Il divario tra i lavoratori tutelati e le finte partite Iva
Queste contraddizioni acquistano un peso maggiore se si prova a pensare a cosa sarebbe accaduto alla prof se, invece di abitare dentro le comode e accoglienti mura della “cittadella” dei diritti, lei avesse lavorato nel settore privato, mediante un contratto flessibile (un normale rapporto a termine) o precario (una falsa partita iva, una cococo e affini). Probabilmente quella stessa docente già dopo le prime assenze avrebbe perso il lavoro, senza poter invocare alcuno strumento giuridico per riconquistarlo, così come la sua discutibile performance professionale sarebbe stata facilmente sanzionabile con il mancato rinnovo o l’interruzione del rapporto. Un destino che accomuna ogni giorno migliaia di lavoratori e lavoratrici che vivono al piano di sotto della “cittadella” delle tutele e che, pur svolgendo gli stessi lavori di chi sta al piano di sopra, devono fare i conti un’assoluta mancanza di standard minimi di tutela.

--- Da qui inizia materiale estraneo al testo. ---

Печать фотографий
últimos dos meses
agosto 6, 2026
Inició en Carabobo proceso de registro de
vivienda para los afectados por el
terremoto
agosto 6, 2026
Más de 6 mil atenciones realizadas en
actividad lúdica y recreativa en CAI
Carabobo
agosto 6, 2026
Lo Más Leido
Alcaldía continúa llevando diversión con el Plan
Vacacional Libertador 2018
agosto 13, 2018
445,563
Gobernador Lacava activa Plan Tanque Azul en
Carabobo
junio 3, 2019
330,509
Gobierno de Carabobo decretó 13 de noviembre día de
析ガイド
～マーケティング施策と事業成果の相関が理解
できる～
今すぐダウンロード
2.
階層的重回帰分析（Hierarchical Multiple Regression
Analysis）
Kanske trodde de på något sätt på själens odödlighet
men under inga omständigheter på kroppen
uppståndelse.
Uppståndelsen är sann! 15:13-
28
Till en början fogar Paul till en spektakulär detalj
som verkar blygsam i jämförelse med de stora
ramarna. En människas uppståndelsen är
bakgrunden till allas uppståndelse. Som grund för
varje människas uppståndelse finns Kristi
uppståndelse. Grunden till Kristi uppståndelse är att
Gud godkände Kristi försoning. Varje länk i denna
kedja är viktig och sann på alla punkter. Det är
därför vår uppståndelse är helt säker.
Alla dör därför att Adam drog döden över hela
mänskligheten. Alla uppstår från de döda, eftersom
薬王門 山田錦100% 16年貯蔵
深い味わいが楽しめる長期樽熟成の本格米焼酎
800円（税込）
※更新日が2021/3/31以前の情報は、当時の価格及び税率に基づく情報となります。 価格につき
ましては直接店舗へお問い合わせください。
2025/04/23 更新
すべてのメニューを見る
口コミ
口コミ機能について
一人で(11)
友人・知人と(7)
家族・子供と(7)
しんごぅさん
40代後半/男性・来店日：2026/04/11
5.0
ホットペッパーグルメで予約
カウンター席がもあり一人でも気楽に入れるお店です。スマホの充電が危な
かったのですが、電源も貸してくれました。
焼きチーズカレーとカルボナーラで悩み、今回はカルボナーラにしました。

Questi due mondi non sono semplicemente in contraddizione tra loro ma costituiscono anche due facce della stessa medaglia: tante, troppe volte si tenta di sfuggire all’eccesso di rigidità del lavoro tradizionale cercando delle soluzioni “cuscinetto” che assicurano una via d’uscita comoda e irresponsabile dai sistemi caratterizzati da troppe regole. Di fronte a questa evidente e intollerabile sperequazione forse nemmeno Trilussa, se fosse ancora in vita, avrebbe il coraggio di applicare la sua proverbiale “media del pollo” per dire che che, tenuto conto di quanto sono i lavoratori iper tutelati e quelli precari, abbiamo un mercato del lavoro equilibrato.